VOV: Est-ce que votre produit est popularisé?
Benoît Chaigneau: Alors, pour être tout à fait honnête, le marché français ne m'intéresse pas tellement. Moi, ce qui m'intéresse, c'est le marché vietnamien et le marché asiatique. Parce que j'ai envie de repopulariser ce produit à travers une évolution, par exemple, de l'utilisation en spray, c'est quelque chose qui va différer des utilisations classiques. Et puis, les nuoc mam aromatisés sur lesquels nous travaillons en ce moment suscitent véritablement la curiosité des consommateurs vietnamiens. Ma voisine, qui est agricultrice, qui travaille dans une rizière, lorsque je lui ai offert ma première bouteille de nuoc mam, elle m'a regardé en disant «Qu'est ce que c'est que ça? Un Français qui vient me faire du nuoc mam?». Et puis, quand elle a goûté, elle m'a dit «Alors, c'est drôlement bon ton truc»...

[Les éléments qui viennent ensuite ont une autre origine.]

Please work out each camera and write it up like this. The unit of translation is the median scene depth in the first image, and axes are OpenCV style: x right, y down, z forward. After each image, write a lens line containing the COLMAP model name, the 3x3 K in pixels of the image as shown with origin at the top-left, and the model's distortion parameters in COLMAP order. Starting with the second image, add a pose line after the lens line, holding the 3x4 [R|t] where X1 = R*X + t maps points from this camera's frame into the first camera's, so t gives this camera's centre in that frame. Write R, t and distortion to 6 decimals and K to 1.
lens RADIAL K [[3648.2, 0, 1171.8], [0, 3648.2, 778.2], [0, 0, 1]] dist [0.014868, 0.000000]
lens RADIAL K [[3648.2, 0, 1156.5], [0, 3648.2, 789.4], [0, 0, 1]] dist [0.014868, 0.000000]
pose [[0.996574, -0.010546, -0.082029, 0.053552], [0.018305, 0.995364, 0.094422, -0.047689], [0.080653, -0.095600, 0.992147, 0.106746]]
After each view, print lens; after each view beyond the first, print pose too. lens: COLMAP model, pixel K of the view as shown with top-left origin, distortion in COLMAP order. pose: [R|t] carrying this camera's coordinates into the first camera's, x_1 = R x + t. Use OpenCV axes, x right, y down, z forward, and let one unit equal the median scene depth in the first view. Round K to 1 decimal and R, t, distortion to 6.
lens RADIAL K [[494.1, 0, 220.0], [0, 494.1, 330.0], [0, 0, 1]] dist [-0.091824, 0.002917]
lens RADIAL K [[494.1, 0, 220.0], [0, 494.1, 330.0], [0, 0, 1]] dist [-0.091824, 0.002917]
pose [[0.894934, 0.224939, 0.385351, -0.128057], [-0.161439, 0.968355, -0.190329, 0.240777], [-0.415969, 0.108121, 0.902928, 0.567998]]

VOV: Donc quels sont vos plans pour faire valoir ce produit au Vietnam?
Benoît Chaigneau: Pour l'instant, c'est un produit que je propose essentiellement à des chefs cuisiniers pour qu'ils puissent l'utiliser dans l'élaboration de nouveaux plats et dans la haute gastronomie. Et puis ensuite, on essaiera de le populariser pour remplacer certains produits qui se prétendent du nuoc mam, mais qui n'en sont pas. C'est-à-dire que moi, ce que je veux, c'est qu'on soit attentif à ce cas sur l'étiquette du nuoc mam, c'est du poisson et du sel. Si jamais il y a du sucre, du mono glutamate de sodium, de l'eau, c'est que vous êtes en train de vous faire arnaquer. Ce n'est pas le bon produit. Donc moi, ce qui m'intéresse, c'est de revenir aux origines de ce produit. Et malheureusement, les nuoc mam les plus vendus sur le marché vietnamien sont souvent des additions d'eau, d'arômes de poissons, de sucre et de mono glutamate de sodium qui ne sont pas terribles pour la santé, pas terrible gustativement.